Anthropic – firma znana z rozwijania zaawansowanych modeli AI Claude – wchodzi na poważnie w sektor bezpieczeństwa narodowego USA. A skoro w grę wchodzą tajne operacje, wywiad i analiza zagrożeń – to i Claude musiał dostać wersję z plakietką „tylko dla wtajemniczonych”.
Poznajcie Claude Gov – specjalną linię modeli sztucznej inteligencji zaprojektowaną wyłącznie dla klientów z sektora bezpieczeństwa narodowego USA. Modele te, jak zapewnia Anthropic, są już wdrażane na najwyższych szczeblach i zostały stworzone na podstawie bezpośrednich konsultacji z agencjami rządowymi. Innymi słowy – to AI skrojona na miarę, szyta przez rzemieślnika, a nie ściągnięta z półki.
Na co mogą liczyć użytkownicy w mundurach i garniturach z plakietką „Top Secret”? Oto krótka lista:
- Lepsze rozumienie dokumentów wywiadowczych i militarnych
- Większa biegłość w językach i dialektach istotnych dla działań bezpieczeństwa
- Więcej swobody w pracy z materiałami tajnymi (czyli mniej odmów, więcej odpowiedzi)
- Precyzyjniejsze analizy danych z zakresu cyberbezpieczeństwa
To nie tylko aktualizacja do Claude’a z dopiskiem „Pro Max Security Edition”. To deklaracja: AI może wspierać demokracje i ich instytucje bez kompromisu w zakresie bezpieczeństwa i etyki. I choć brzmi to jak fraza z przemówienia na forum ONZ, Anthropic faktycznie od początku kreśli swoją misję jako „transformacyjną, ale bezpieczną”.

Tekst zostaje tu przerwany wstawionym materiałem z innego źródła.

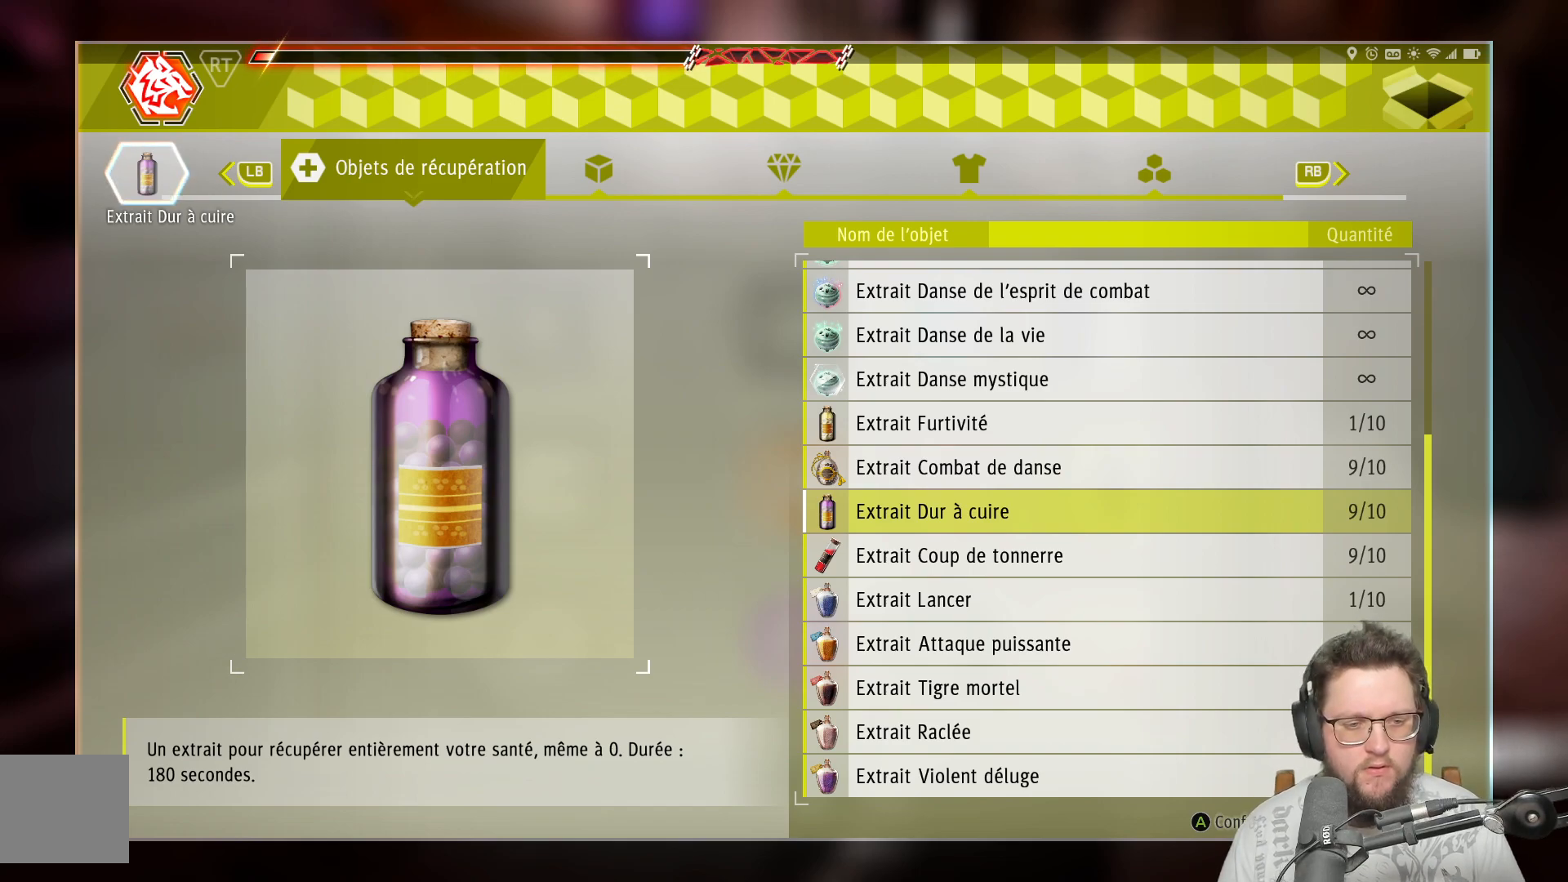
{"buttons": [], "left_stick": "center", "right_stick": "center", "events": []}
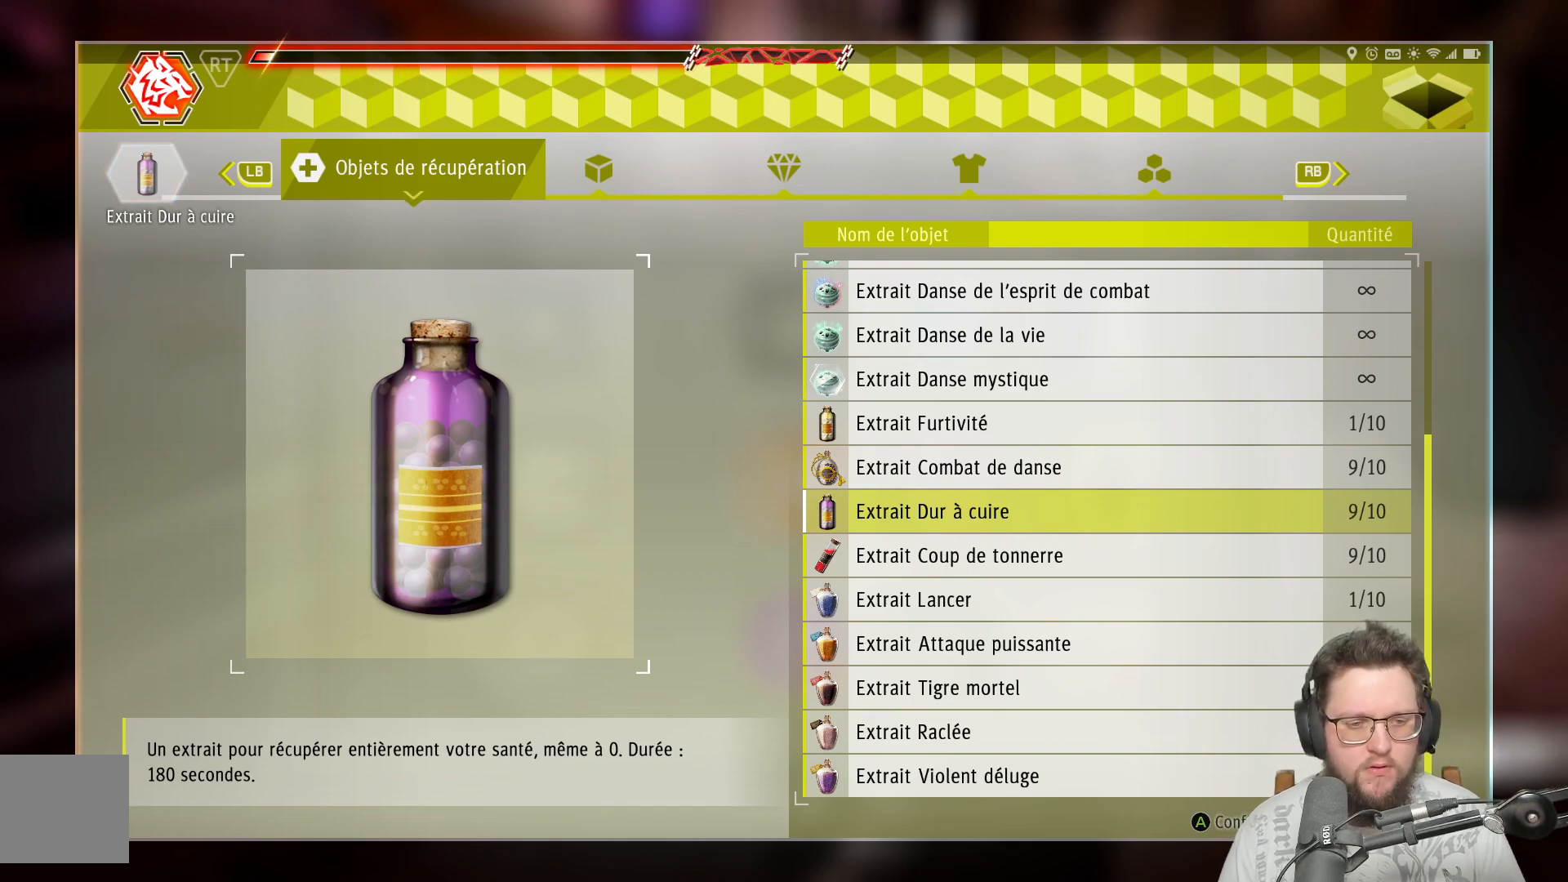
{"buttons": [], "left_stick": "center", "right_stick": "center", "events": []}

No dobrze – mamy więc AI, która analizuje zagrożenia z precyzją snajpera. Ale kto zadba, żeby nie wpadła w niepowołane ręce albo – co gorsza – nie zaczęła działać przeciwko intencjom twórców?
Na scenę wchodzi Richard Fontaine.
Ten pan, na co dzień szef think-tanku Center for a New American Security, został właśnie nowym członkiem Long-Term Benefit Trust (LTBT) – niezależnego ciała doradczego Anthropic. Trust nie posiada udziałów w firmie (czytaj: nie chodzi o pieniądze), ale ma realny wpływ na decyzje strategiczne. Może wybierać członków zarządu, doradzać kierownictwu i przypominać, że AI to nie tylko algorytmy – to także odpowiedzialność.
Fontaine ma CV, które mogłoby wypełnić połowę książki telefonicznej Waszyngtonu: Rada Bezpieczeństwa Narodowego, Departament Stanu, Kapitol i cztery lata w Defense Policy Board. Krótko mówiąc – facet wie, gdzie leży granica między technologią a geopolityką. I jak jej nie przekroczyć w złym kierunku.
Jak mówi Buddy Shah, przewodniczący LTBT: „Richard wnosi kluczową perspektywę w czasach, gdy potężne systemy AI mają coraz większy wpływ na globalne bezpieczeństwo”. Z kolei CEO Anthropic, Dario Amodei, dorzuca: „Demokratyczne państwa muszą prowadzić w rozwoju odpowiedzialnej AI – to klucz do globalnej stabilizacji.”
Fontaine nie owija w bawełnę: „Transformacyjna AI to nie science fiction – to coś, co już dziś wpływa na nasze bezpieczeństwo, miejsca pracy i relacje społeczne. Firmy muszą brać to na poważnie. I Anthropic to robi.”
Zarówno Claude Gov, jak i nowy skład LTBT pokazują, że Anthropic gra w grę długoterminową. I choć ta rozgrywka to nie kolejna wersja „Call of Duty”, stawka jest równie wysoka: bezpieczeństwo, demokracja i to, czy sztuczna inteligencja będzie naszym sojusznikiem, a nie zagrożeniem.